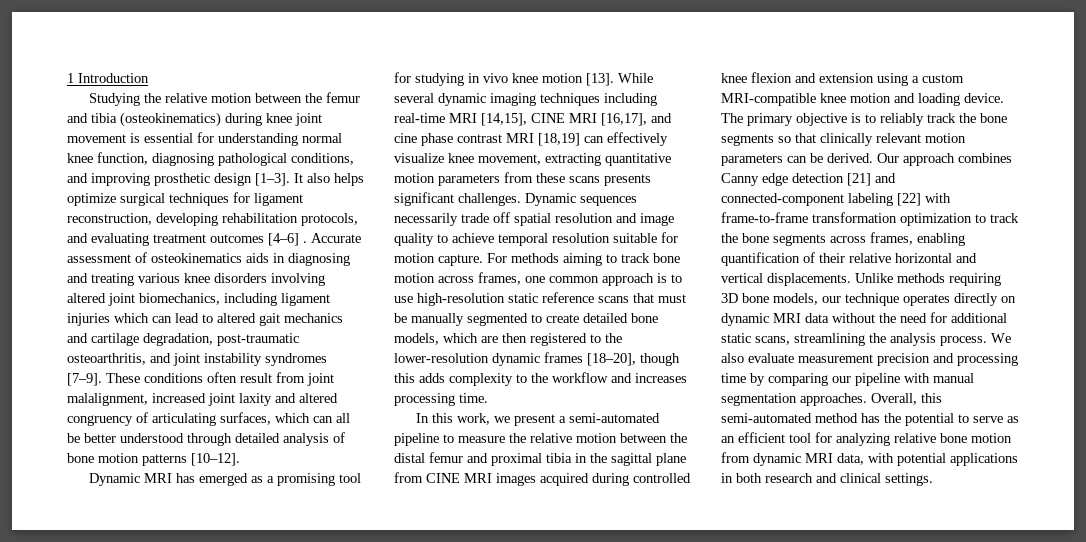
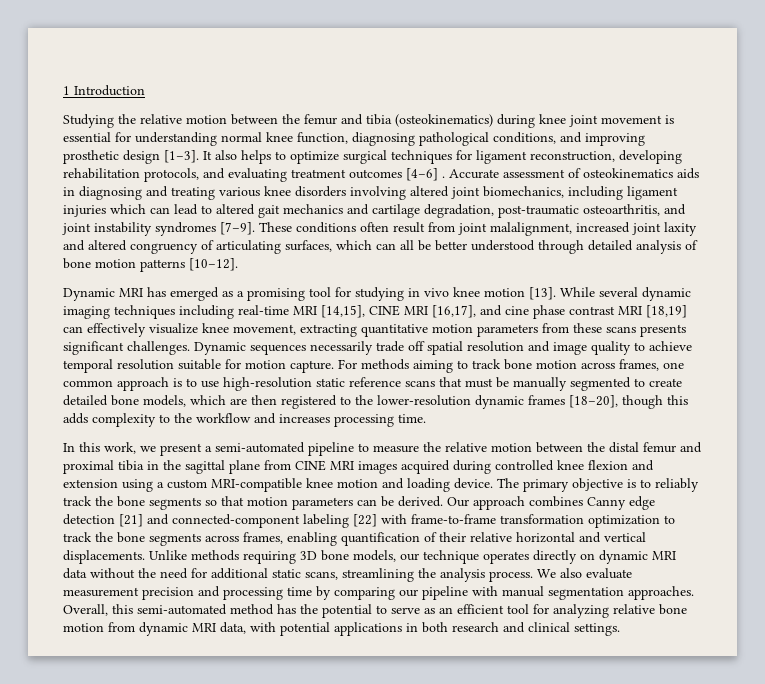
(364, 179) none -> [275,151,286,160] to
[820,133,921,146] clinically relevant -> (244, 501) none

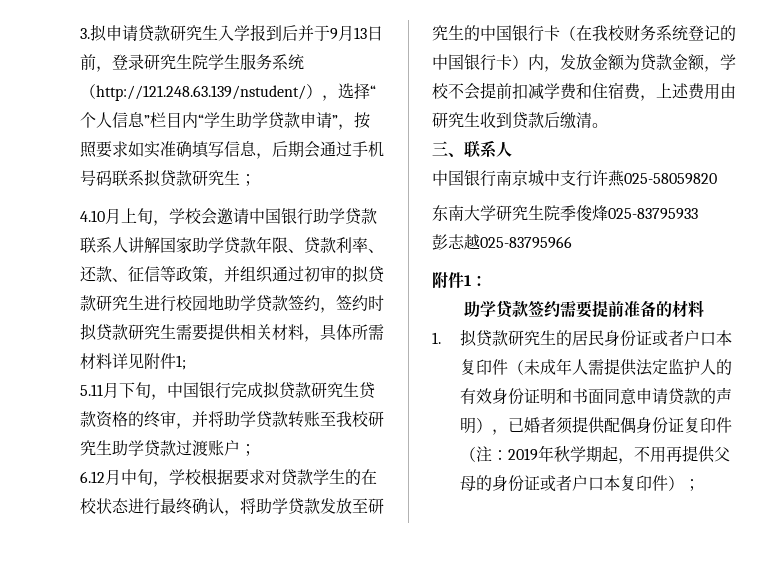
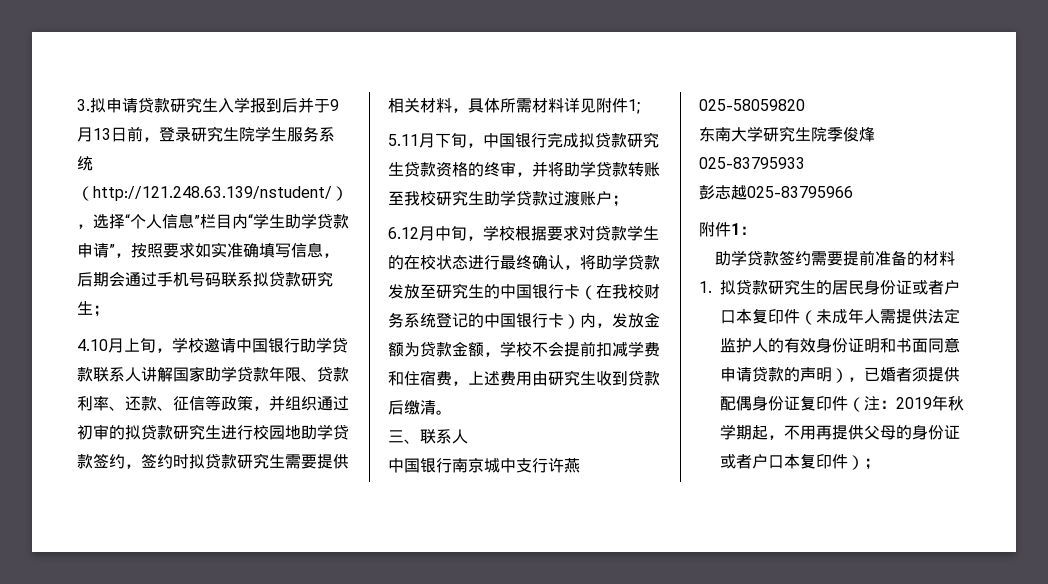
[201,208,217,225] 会 -> (204, 345) none

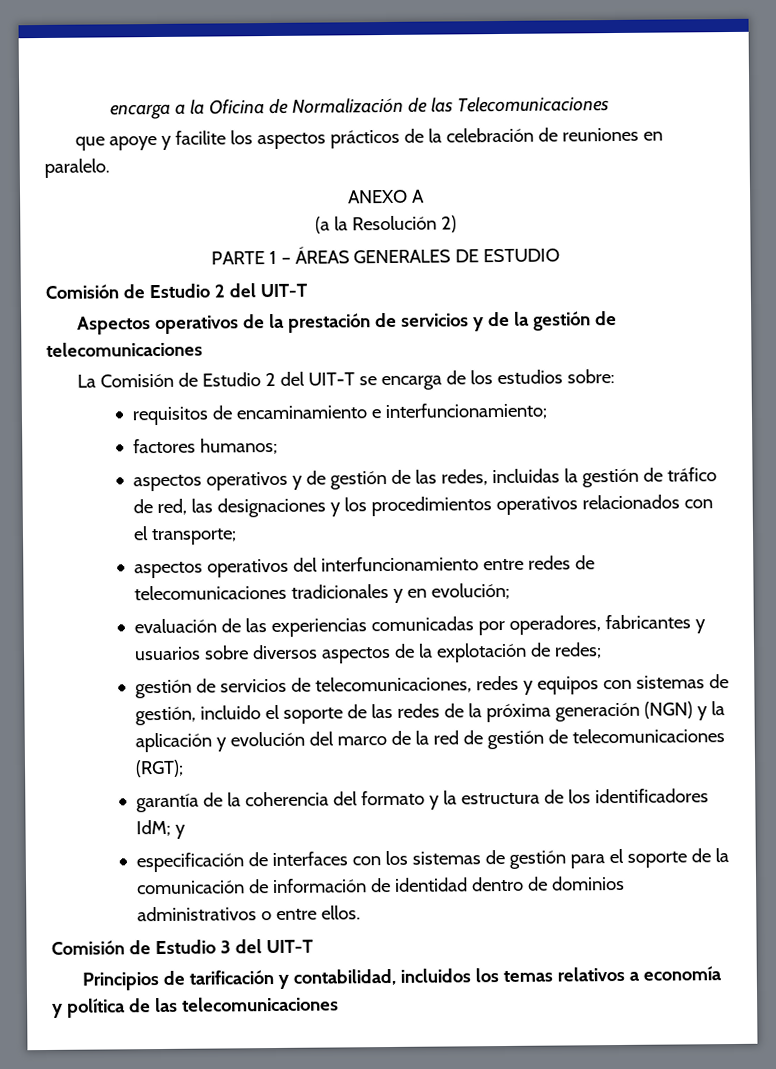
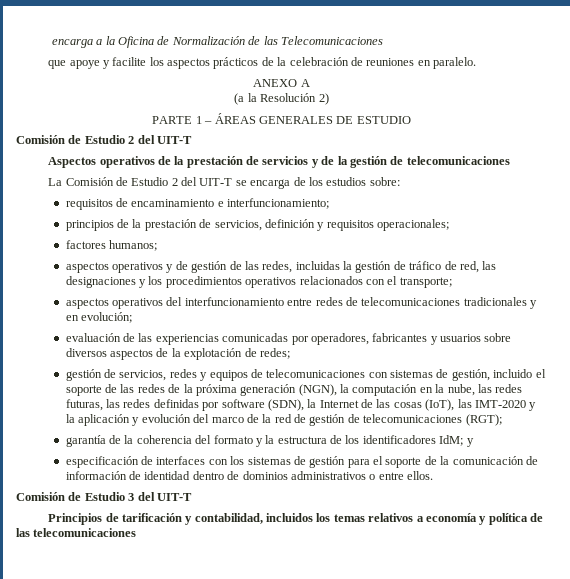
(548, 411) none -> [65,219,450,231] // principios de la prestación de servicios, definición y requisitos operacionales;
[220,676,473,694] servicios de telecomunicaciones, -> [119,370,167,381] servicios,
(600, 685) none -> [250,369,366,378] de telecomunicaciones
[643,701,693,719] (NGN) -> [298,384,523,396] [65,399,526,411] (NGN), la computación en la nube, las redes futuras, las redes definidas por software (SDN), la Internet de las cosas (IoT), las IMT-2020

——————

Both the line containing "[820,133,921,146] clinically relevant" and the line containing "(600, 685) none" above belong in the output, as do the lines between them. Print them exactly, without pictures.

Finished task:
[820,133,921,146] clinically relevant -> (244, 501) none

[201,208,217,225] 会 -> (204, 345) none

(548, 411) none -> [65,219,450,231] // principios de la prestación de servicios, definición y requisitos operacionales;
[220,676,473,694] servicios de telecomunicaciones, -> [119,370,167,381] servicios,
(600, 685) none -> [250,369,366,378] de telecomunicaciones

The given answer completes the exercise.